La troisième erreur est de disperser les interlocuteurs. Le dirigeant, le directeur financier, le responsable commercial et le conseil doivent travailler à partir des mêmes documents et de la même version des faits. Un interlocuteur unique permet d’éviter les informations contradictoires et de tenir les délais.
Faire de l’urgence un choix de défense maîtrisé
Une assignation commerciale en urgence exige une réponse rapide, mais pas précipitée. L’enjeu est de reprendre la maîtrise du calendrier, de la preuve et de la négociation. Selon le dossier, la meilleure solution sera une défense ferme à l’audience, une contestation ciblée, une demande de renvoi, un accord transactionnel ou une action engagée en retour.
Me Sylvie Haddad accompagne les entreprises confrontées à ces situations avec une analyse immédiate de l’acte, un interlocuteur unique et des honoraires encadrés par convention préalable.

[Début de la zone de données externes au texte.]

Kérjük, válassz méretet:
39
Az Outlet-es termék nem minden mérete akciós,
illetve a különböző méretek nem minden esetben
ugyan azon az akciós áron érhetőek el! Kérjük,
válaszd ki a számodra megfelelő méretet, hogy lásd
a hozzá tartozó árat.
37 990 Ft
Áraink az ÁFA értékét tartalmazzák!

L’objectif reste concret : protéger vos intérêts économiques tout en vous donnant une vision claire des risques, des délais et des options disponibles.
Lorsqu’une assignation arrive, le bon réflexe est donc de ne pas laisser l’urgence décider à votre place. Une intervention préparée dès réception de l’acte peut préserver bien davantage qu’un dossier contentieux : elle peut protéger votre trésorerie, votre réputation et vos relations commerciales essentielles.